I want my posts to be encouraging, uplifting, enlightening, and a bit of an escape into the healing power of beauty, reminders that there are still plenty of good things to be enjoyed.

(This has nothing to do with anything, but did you notice all the E’s in that sentence?? Encourage. Enlighten. Escape. Enjoy.)

But, I hesitate to post about Mineral King, because it might be like showing off an expensive freezer full of fancy ice cream that you cannot have. 

It is my intention for these photos to encourage you that there are good times ahead. 

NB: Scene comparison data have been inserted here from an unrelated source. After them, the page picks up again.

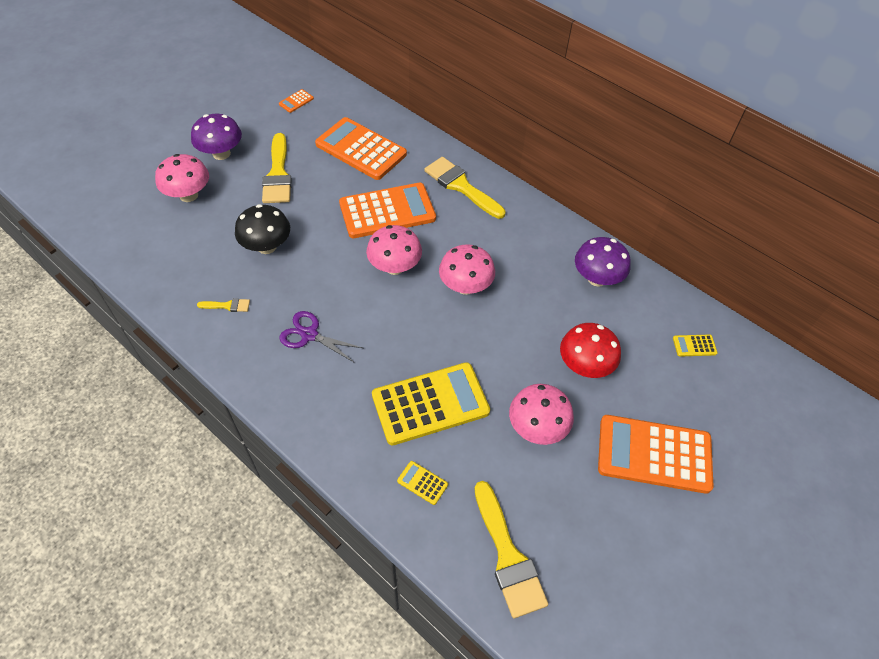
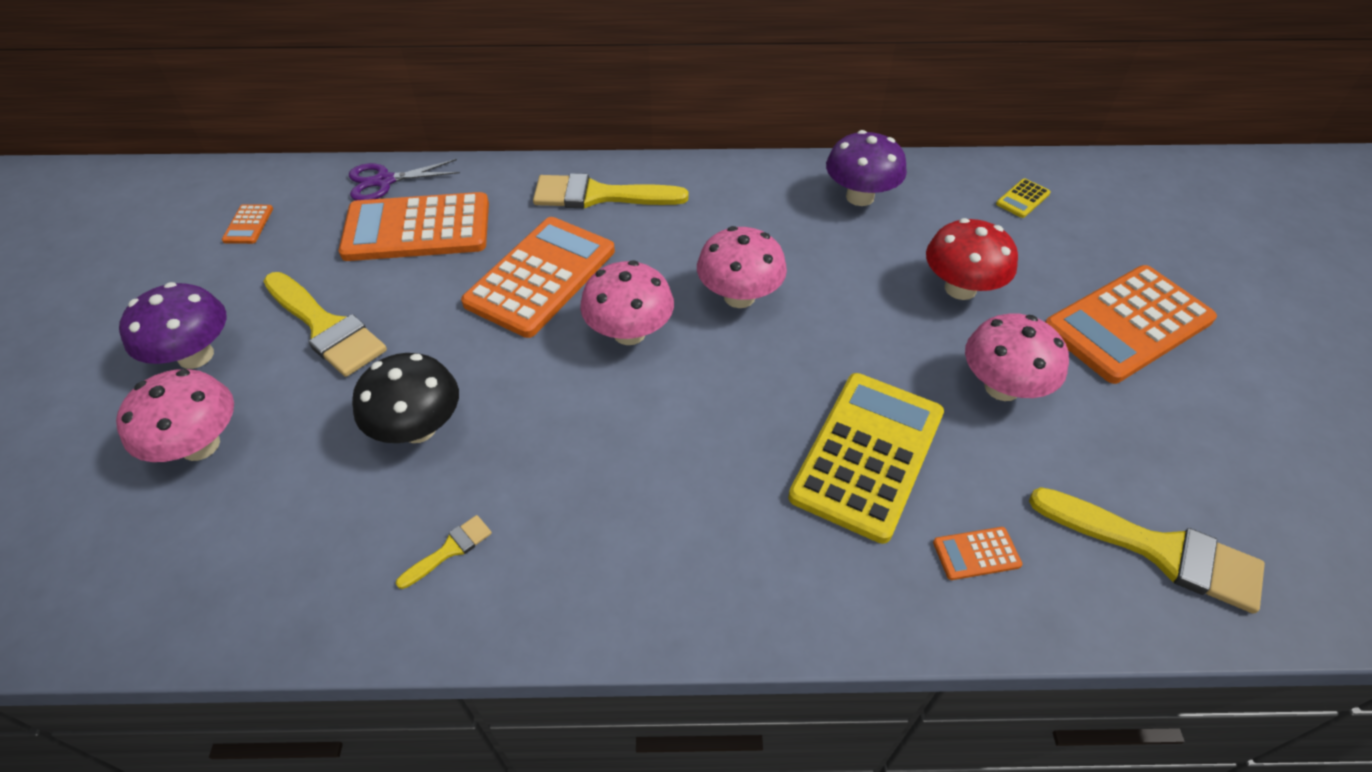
camera: 40 degrees left, 5 degrees down
(309, 335) = (619, 494): purple scissors -> purple scissors (384, 181)
(422, 483) = (976, 553): yellow calculator -> orange calculator

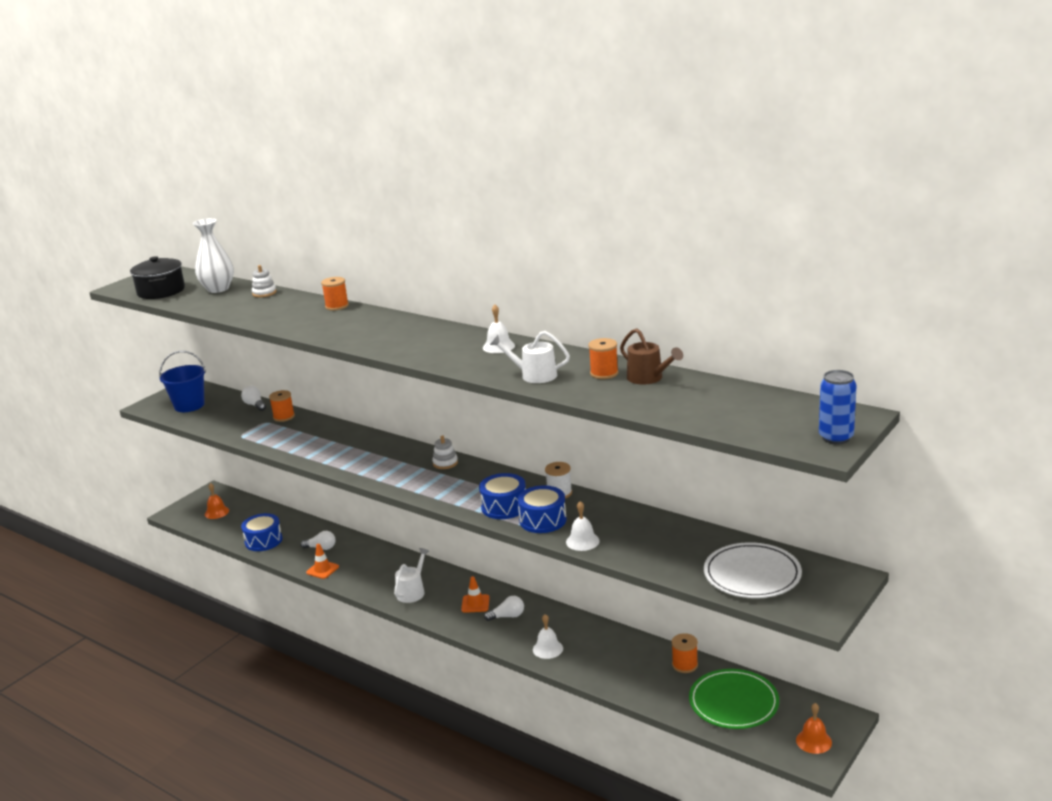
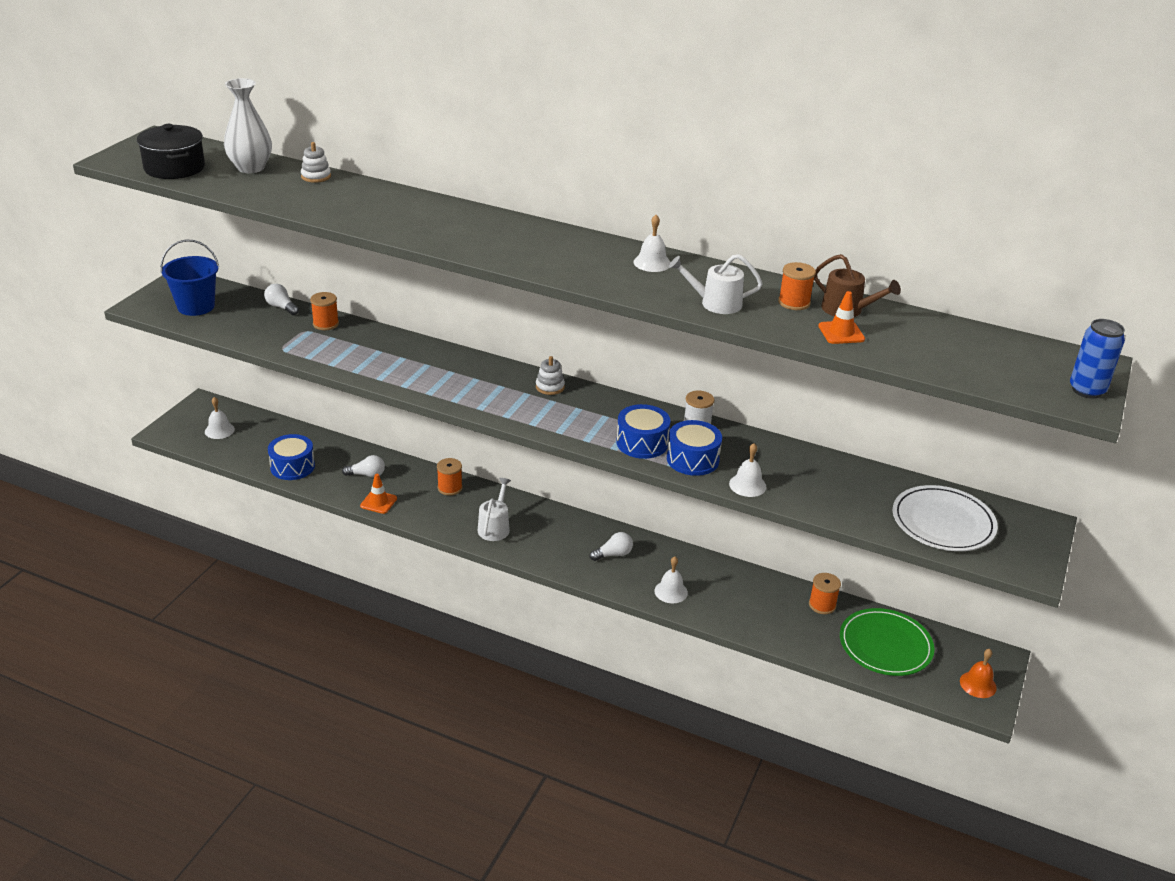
camera: 15 degrees left, 10 degrees up
(217, 512) = (219, 430): orange bell -> white bell
(337, 306) = (421, 199): orange spool -> orange spool (450, 488)
(475, 604) = (572, 540): orange traffic cone -> orange traffic cone (841, 333)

Looks the same, except the cottonwood branches may be leaning even lower than previous years, putting “twigs” in the top of the photo.

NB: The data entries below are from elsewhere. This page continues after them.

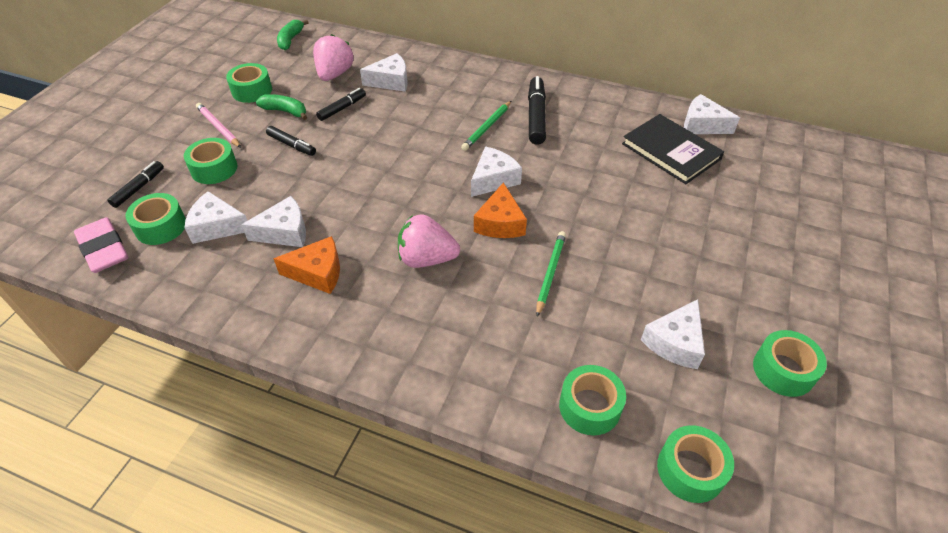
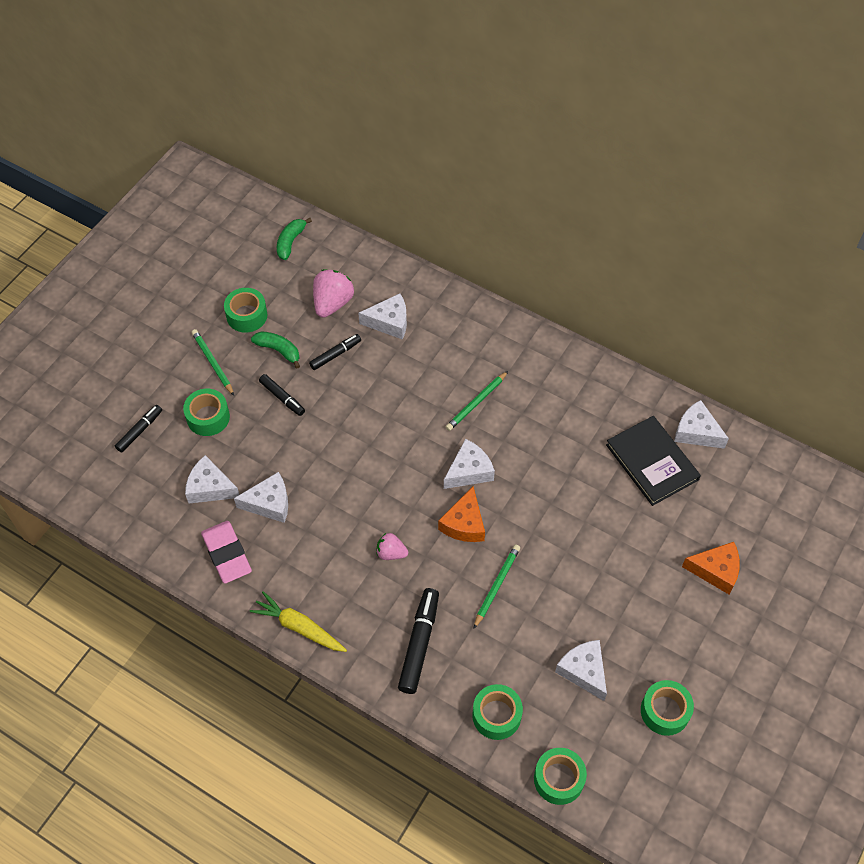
camera: 10 degrees right, 10 degrees up
(104, 249) = (113, 497): pink eraser -> pink eraser (227, 554)
(161, 226) = (161, 480): green tape -> none
(218, 127) = (213, 363): pink pencil -> green pencil
(318, 273) = (295, 552): orange cheese -> orange cheese (715, 570)
(330, 346) = (299, 627): none -> yellow carrot
(426, 259) = (391, 553): pink strawberry -> pink strawberry, size x0.59
(536, 116) = (529, 394): black marker -> black marker (419, 643)
(675, 342) = (583, 671): white cheese -> white cheese turned 105 degrees clockwise

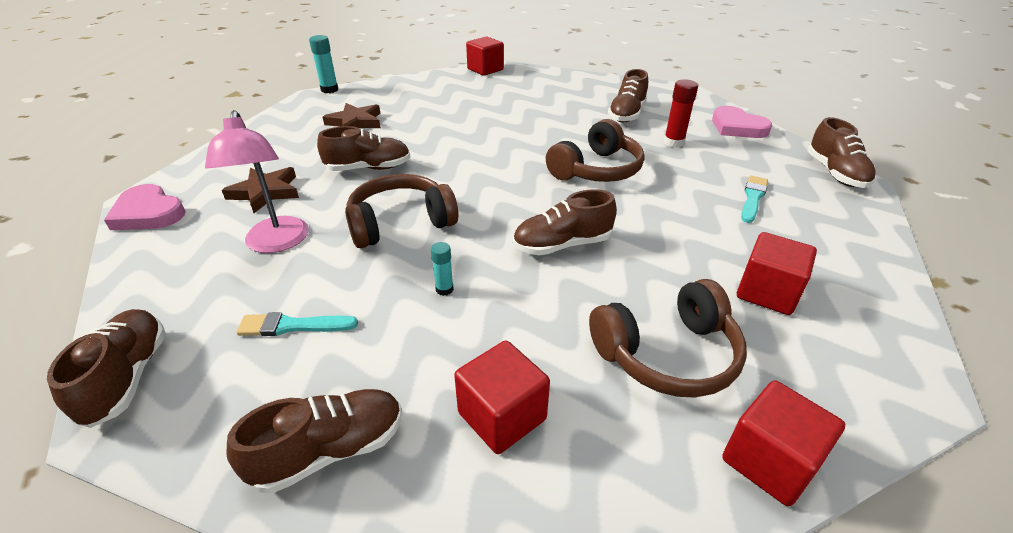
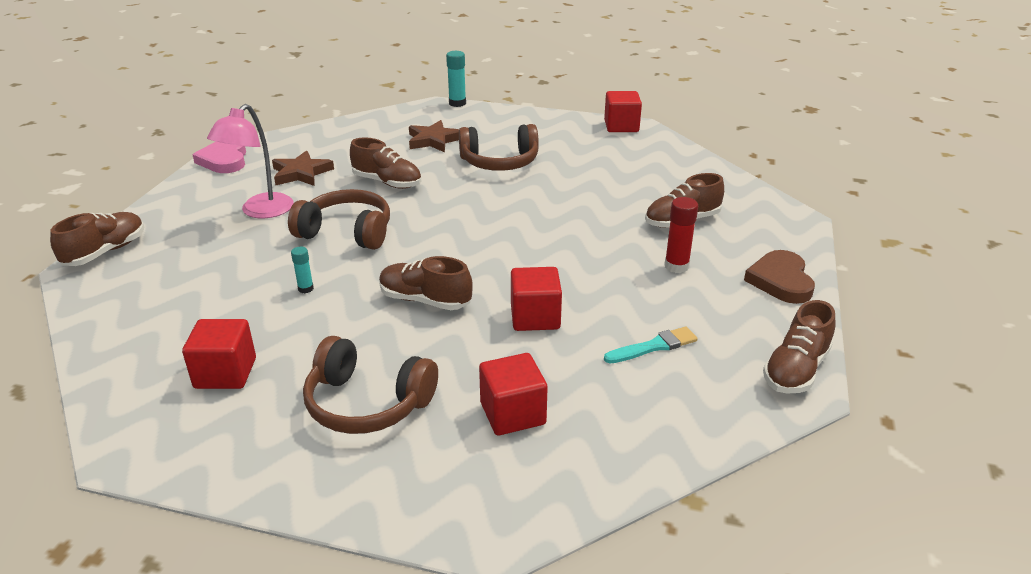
camera: 40 degrees right, 5 degrees down
(293, 326) = (202, 266): turquoise brush -> none
(330, 450) = (133, 337): brown shoe -> none
(596, 170) = (555, 258): brown headphones -> brown headphones (499, 162)
(737, 127) = (780, 281): pink heart -> brown heart
(769, 461) = (317, 490): red cube -> red cube (535, 317)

Everything is still brown and gray.

Plenty of water is flowing.

Monarch Creek
Chihuahua Creek
Crystal Creek

There is some green, but you must look closely to find it.

Dandelion, always first.
Unknown yellow
Unknown yellow – perhaps cinquefoil?
Green + purple = gurple (Will become Languid Ladies/Sierra Bluebells, an early flower.)
I brought my own green.

Are all slide shows supposed to end with a sunset? How about some alpenglow instead.

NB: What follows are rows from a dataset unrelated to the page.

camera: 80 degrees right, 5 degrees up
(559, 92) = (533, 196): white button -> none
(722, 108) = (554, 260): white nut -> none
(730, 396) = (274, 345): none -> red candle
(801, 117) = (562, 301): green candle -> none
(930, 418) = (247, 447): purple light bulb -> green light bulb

Take heart, friends. It makes life more pleasant than worrying about things over which we have no control.

Questions

 

  1. Why in a town called Three Rivers do people buy water?
  2. Why do people wear masks when they are alone in their own cars?
  3. Why does IHeartRadio play the same commercials as many as five times in a row?
  4. Why do people only return phone calls after you’ve given up waiting for them and have left the room (or the phone)?
  5. Why do people tailgate?
  6. Why is there so much conflicting information about The Virus?
  7. Why do I knit faster when I think I might run out of yarn?
  8. What happens to worn out batteries on electric cars?
  9. WHAT AM I GOING TO WORK ON NOW THAT MY COMMISSIONS ARE COMPLETED??

I’ll figure out something. Always have.